Setiap staf CHL bertemu Dekan secara pribadi dan menerima berita misalnya apakah dia telah dipindahkan ke fakultas baru atau dijadwalkan untuk diberhentikan. Mereka yang akan diberhentikan kemudian bertemua dengan staf personalia untuk menerima
informasi tentang persiapan pemberhentian.Menurut saya, kami berduabelas akan diberhentikan, namun beberapa orang belum bersedia mengungkapkan apa yang terjadi.
Apakah Anda menerima putusan ANU yang memecat Anda secara sepihak?Jika tidak, apakah Anda melihat ada peluang untuk memulihkan posisi Anda dan staf lainnya?
Saat saya menerima kabar dari Dekan, saya mempersiapkan kepergian saya.
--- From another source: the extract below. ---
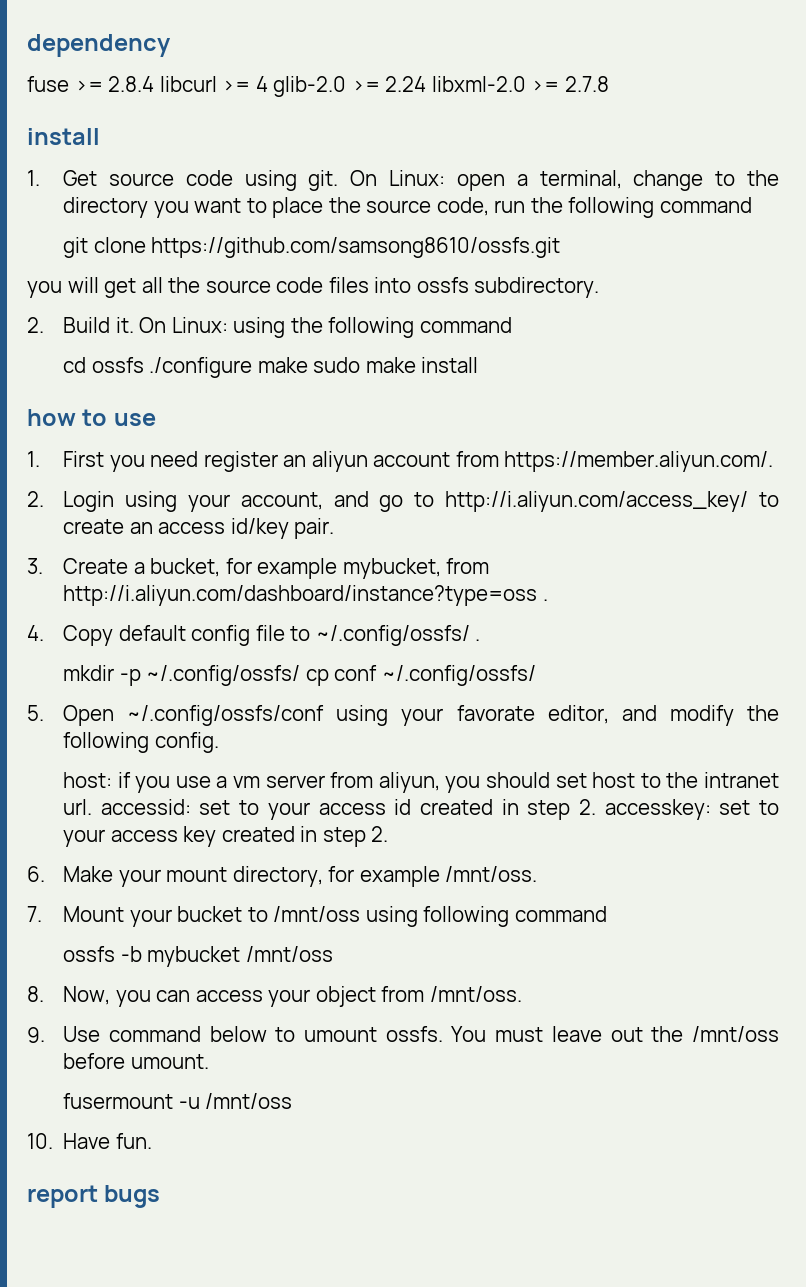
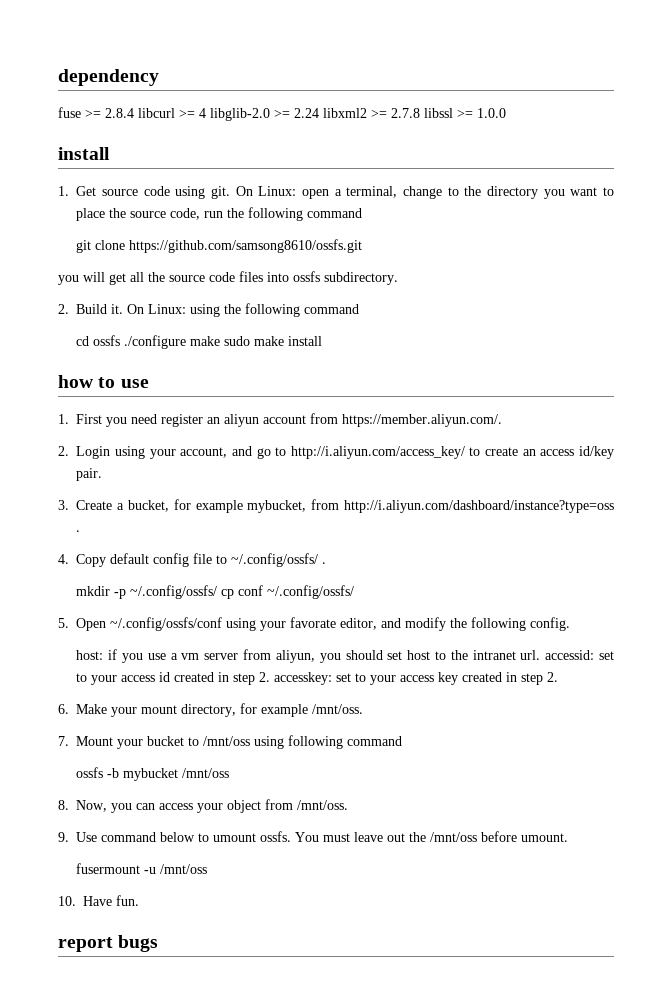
[273,76,347,97] glib-2.0 -> [210,108,270,121] libglib-2.0
[431,76,526,92] libxml-2.0 -> [323,108,367,118] libxml2
(609, 84) none -> [424,108,506,118] libssl >= 1.0.0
Saya tahu sangat sulit melakukan perlawanan hukum atau mengubah cara pandang seorang dekan yang telah menyampaikan sikapnya.
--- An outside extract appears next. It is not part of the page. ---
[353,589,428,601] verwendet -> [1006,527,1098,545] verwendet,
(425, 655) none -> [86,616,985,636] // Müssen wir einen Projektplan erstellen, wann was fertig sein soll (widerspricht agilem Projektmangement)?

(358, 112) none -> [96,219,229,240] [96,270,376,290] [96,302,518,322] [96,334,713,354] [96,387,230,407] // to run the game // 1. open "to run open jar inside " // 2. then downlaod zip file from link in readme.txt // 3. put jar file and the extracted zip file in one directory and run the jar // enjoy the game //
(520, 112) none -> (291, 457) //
Rekan-rekan Anda membuat petisi memprotes ANU atas pemecatan Anda dan penutupan CHL. Petisi ini dibagikan kepada rekan-rekan mereka di seluruh dunia. Apa tanggapan Anda?
Saya sangat kaget dan gembira begitu banyak teman dan rekan kerja bergabung untuk mendukung saya. Ini sinyal luar biasa betapa masih tangguh komunitas global studi Indonesia.Saya sangat beruntung memiliki teman-teman yang setia. Apa yang terjadi sekarang tidak pasti. Wakil Rektor telah memberitahukan saya bahwa dia sedang mempertimbangkan kasus ini. Saya berharap kami segera menemukan apakah akan ada perubahan.
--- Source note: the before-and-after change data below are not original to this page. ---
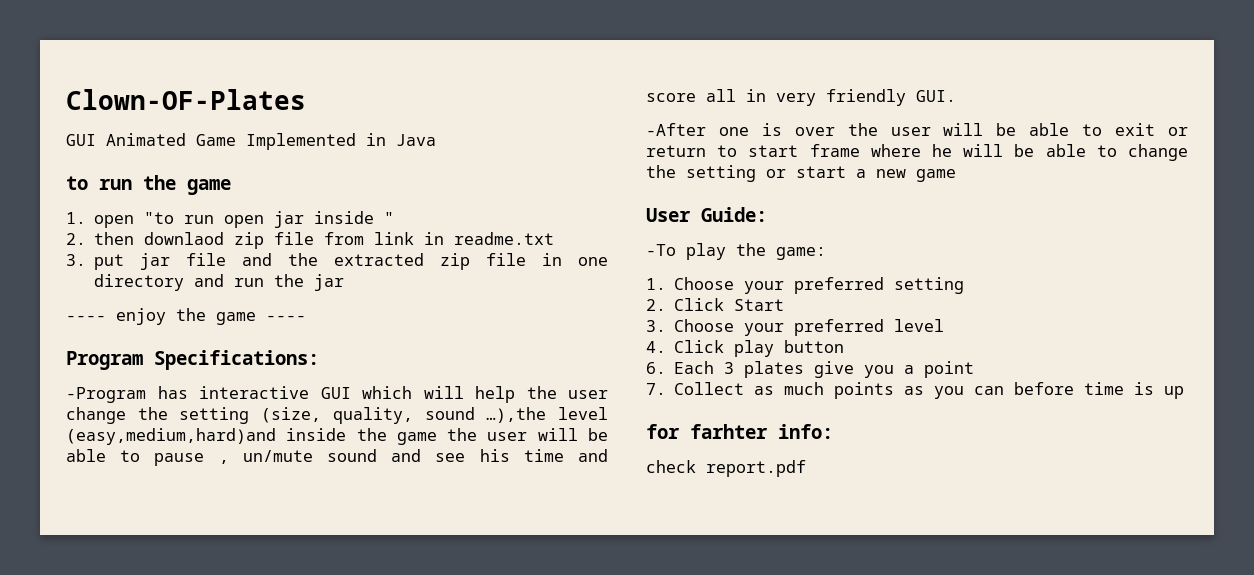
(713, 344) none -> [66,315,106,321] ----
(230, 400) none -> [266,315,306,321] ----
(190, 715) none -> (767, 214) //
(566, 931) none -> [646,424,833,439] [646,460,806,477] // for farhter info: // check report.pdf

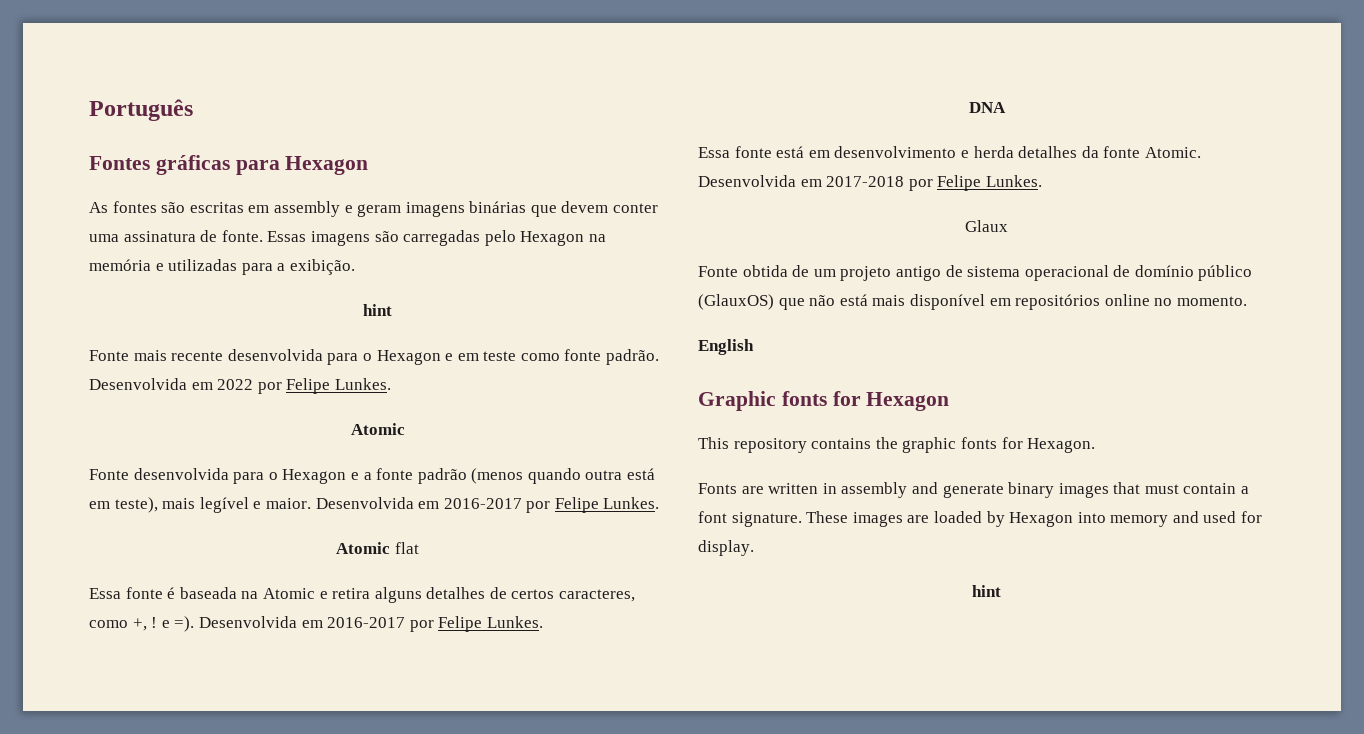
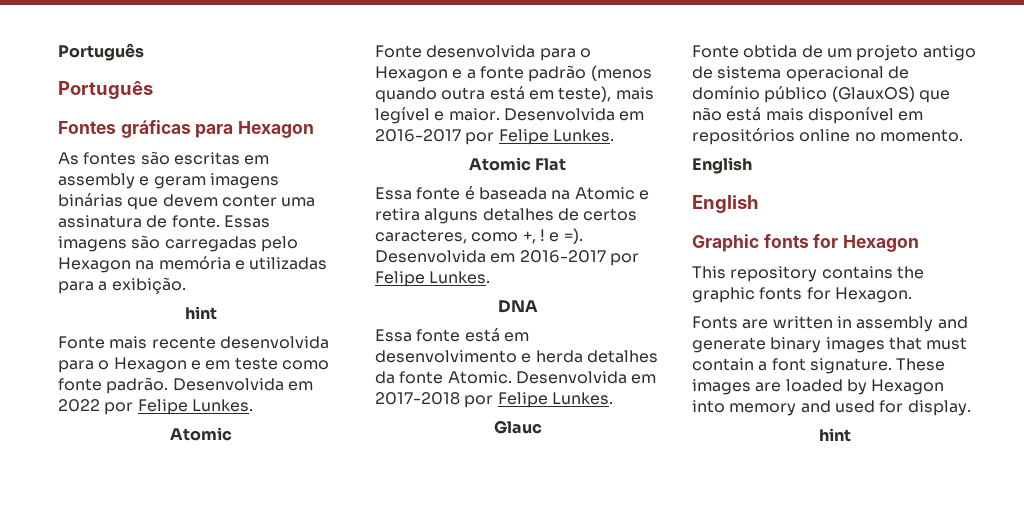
[89,99,193,121] Português -> [58,43,144,61] [58,81,153,99] Português // Português
[394,542,419,554] flat -> [535,158,567,171] Flat
[965,220,1008,232] Glaux -> [493,420,542,434] Glauc
(754, 347) none -> [692,195,759,213] // English

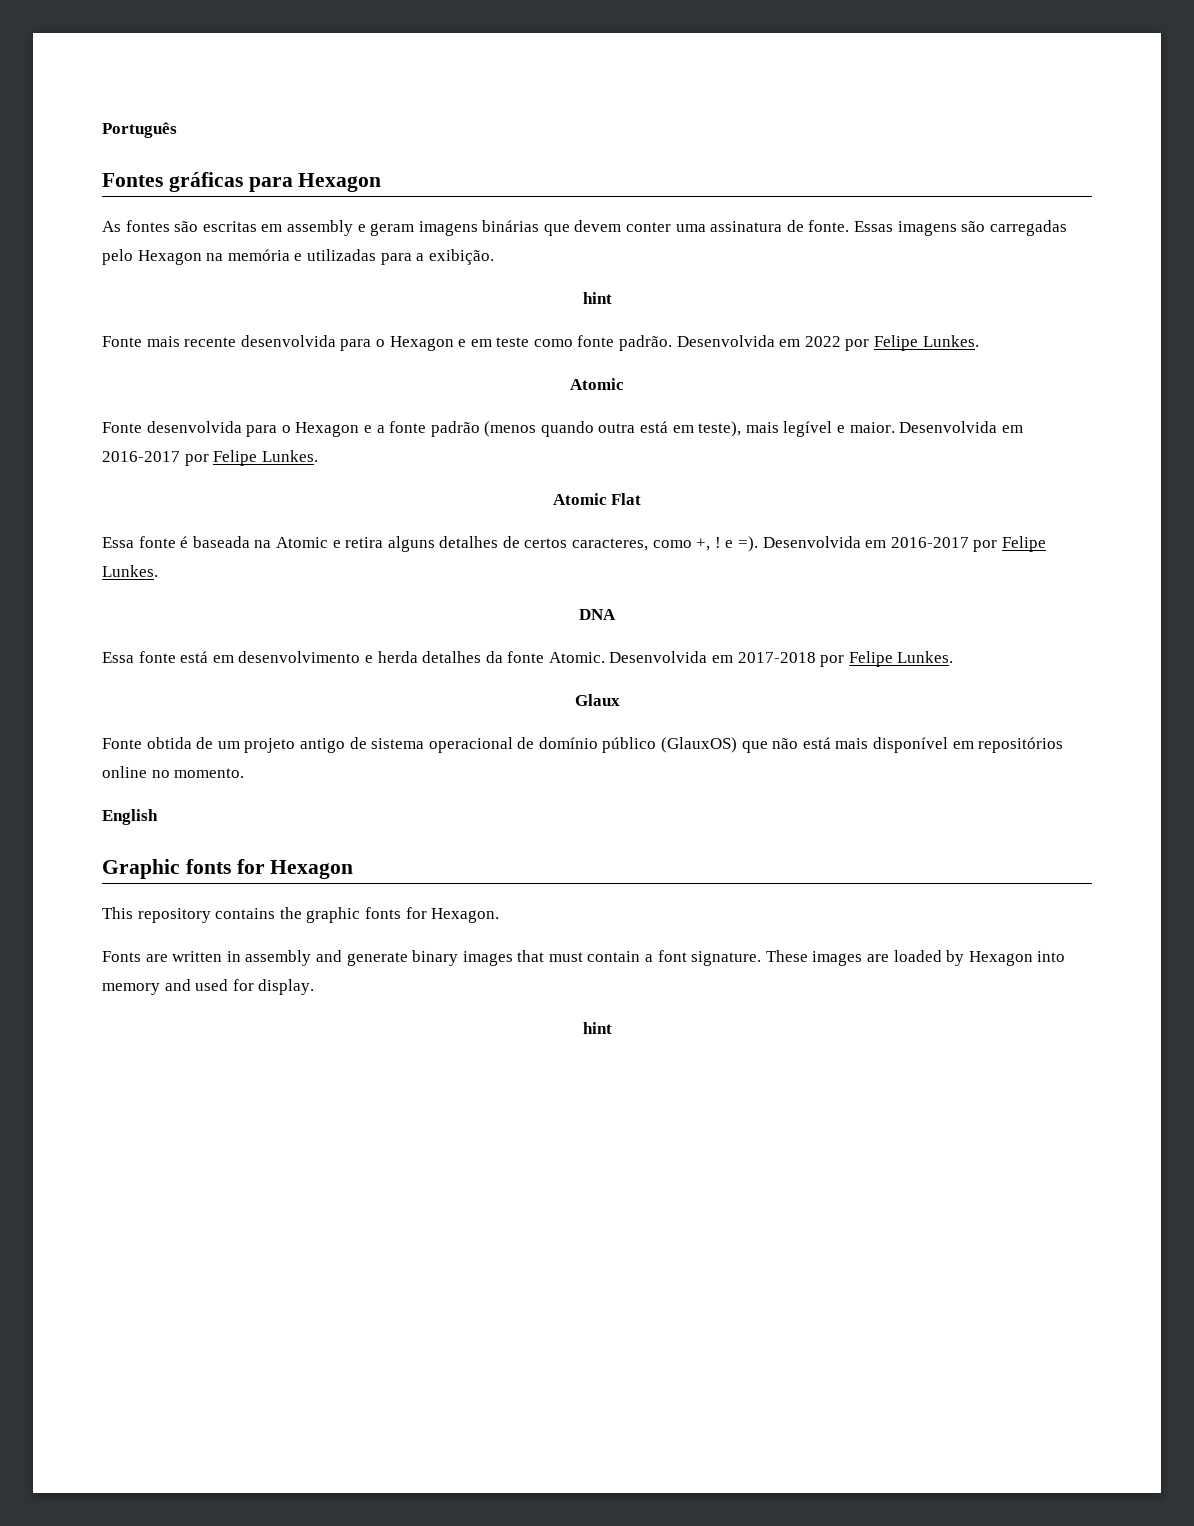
[58,43,144,61] [58,81,153,99] Português // Português -> [102,122,177,138] Português
[493,420,542,434] Glauc -> [574,694,620,706] Glaux
[692,195,759,213] // English -> (158, 817) none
Apa yang terjadi sebenarnya di balik keputusan ANU memecat 12 staf dan akan menutup CHL? Anda juga salah satu pendiri CHL.
CHL merupakah hasil merger Fakultas Studi Asia dengan sejumlah departemen riset Fakultas Studi Pasifik dan Asia. CHL memiliki disiplin ilmu yang luas (sastrawi, sejarah, antropologi, studi budaya, bahaa dan arkeologi), memiliki bidang penelitian yang luas (seluruh Asia dan Pasifik) dan bidang model kerja juga luas (dari hanya riset hingga belajar intensif). Keragaman ini menimbulkan kesulitan bagi kampus untuk bekerja sama dan struktur internal Fakultas sangat tidak jelas, artinya pembuatan keputusan jadi lamban dan sering tidak efektif. Ketika masalah keuangan mulai berkembang, kami tidak punya cara untuk mengatasinya. Administrasi kampus (level administrasi ini di atas Fakultas) juga membuatnya (CHL) kesulitan untuk mengambil inisiatif. Dalam kondisi seperti ini, kami jadi berutang. Sayangnya, universitas meresponsnya dengan mengurangi jumlah staf dan menutup fakultas, ketimbang mencari jalan keluar yang pantas.
Mengapa Anda tertarik mempelajari sejarah dan budaya Indonesia?
Saya belajar sejarah Indonesia di sekolah dan terpesona dengan perjuangan nasionalis Indonesia melawan Belanda. Saya terkesan dengan cara para pemimpin nasionalis menghasilkan ide-ide dan mengorganisir rakyat untuk melawan kolonialisme, dan dengan keberhasilan revolusi Indonesia melawan Belanda tahun 1940. Belakangan saya menjadi tertarik dalam hal lain khususnya tentang orang Indonesia melakukan kekerasan yang luar biasa, sementara masih berlangsung perlawanan yang sungguh mulia dari para pejuang nasional. Ini paradoks dalam sejarah Indonesia yang masih membutuhkan penjelasan utuh.
Rekan-rekan Anda mengatakan Anda sebagai Indonesianist terbaik. Apa yang Anda di benak Anda tentang predikat ini?
Ada banyak spesialis Indonesia yang hebat. Saya hanya beruntung bekerja dengan topik-topik yang disukai orang-orang.
Setelah dipecat, apa rencana Anda berikutnya? Apakah seseorang menawarkan Anda pekerjaan atau mungkin Anda akan ke Indonesia?
Saya sedang mencari kemungkinan bekerja setelah keluar dari ANU. Saya berharap dapat bekerja di wilayah Asia Tenggara. Mungkin di Indonesia, namun belum ada yang pasti. Boleh jadi ANU akan mengubah pemikirannya. Sementara ini saya memiliki banyak hal yang bisa saya tulis mengenai ASEAN, kejahatan dalam perang Jawa di Indonesia, mengenai 1965 di Indonesia, mengenai rekonsiliasi, mengenai pemilihan selama periode revolusi, dan masih banyak lagi!